= SourceOECD =

Former online library of the OECD

SourceOECD was the online library of the OECD from 2001 to 2010. In July 2010 it was replaced by OECD iLibrary.

==OECD publications==
The OECD publishes roughly 250 books a year, on subjects as diverse as general economy, statistics, agriculture, science, future studies or environment. Of all international organisations in the economics field, it's arguably the one with the widest scope.

SourceOECD also hosts 18 series of working papers.

The OECD also maintains 82 statistical databases. On SourceOECD, they are accessible in their interactive form: the user can perform queries online.

==Access==
SourceOECD's clients are librarians in a broad sense: universities, administrations, institutions, corporations.
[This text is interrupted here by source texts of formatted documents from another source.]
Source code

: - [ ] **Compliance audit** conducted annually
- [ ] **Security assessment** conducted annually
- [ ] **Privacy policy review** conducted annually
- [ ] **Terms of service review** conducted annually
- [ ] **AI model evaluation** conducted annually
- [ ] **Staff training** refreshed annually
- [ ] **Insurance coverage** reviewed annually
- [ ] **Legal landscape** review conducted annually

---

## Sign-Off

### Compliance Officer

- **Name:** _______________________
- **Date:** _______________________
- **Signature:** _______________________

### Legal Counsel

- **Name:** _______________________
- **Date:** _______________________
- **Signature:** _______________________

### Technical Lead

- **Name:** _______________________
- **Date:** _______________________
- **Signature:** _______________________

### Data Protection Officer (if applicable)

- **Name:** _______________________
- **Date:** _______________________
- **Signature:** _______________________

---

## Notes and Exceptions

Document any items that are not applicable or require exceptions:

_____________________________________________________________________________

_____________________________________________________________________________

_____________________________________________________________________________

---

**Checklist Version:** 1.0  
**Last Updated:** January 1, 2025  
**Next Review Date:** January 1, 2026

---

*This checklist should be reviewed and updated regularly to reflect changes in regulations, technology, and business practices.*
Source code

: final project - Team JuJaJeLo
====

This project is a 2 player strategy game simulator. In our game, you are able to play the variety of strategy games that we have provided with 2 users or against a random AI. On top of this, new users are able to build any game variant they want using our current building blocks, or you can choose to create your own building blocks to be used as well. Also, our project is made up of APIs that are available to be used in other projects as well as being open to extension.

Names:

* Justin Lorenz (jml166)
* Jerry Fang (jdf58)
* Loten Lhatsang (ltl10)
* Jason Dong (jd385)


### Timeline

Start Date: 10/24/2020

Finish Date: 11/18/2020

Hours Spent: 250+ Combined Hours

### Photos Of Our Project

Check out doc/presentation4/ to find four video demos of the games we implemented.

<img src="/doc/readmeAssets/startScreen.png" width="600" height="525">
They buy access for their users, who can subsequently access SourceOECD without being charged or asked for identification. The potential audience of SourceOECD is about 15 million users.

==DOIs==
The OECD uses extensively digital object identifiers for their publications. Each working paper is assigned a DOI, and many publications also use DOIs for their tables and graphs (statlinks). Using these DOIs, the reader can retrieve documents in a ready-to-use, electronic form.

==Web books==
SourceOECD features a series of reference books with no access restriction: the web books. Its other online books are available in pdf format. The web books are a series of structured HTML web pages, from which the user can easily access the cited publications as well as tables and graphs. OECD's most-used web book is the OECD Factbook.

==Easylinks==
Virtually every OECD publication has an easylink, a URI that links directly to its online form. Typically, the easylink is "www.sourceOECD.org/" followed by the ISBN of the publication.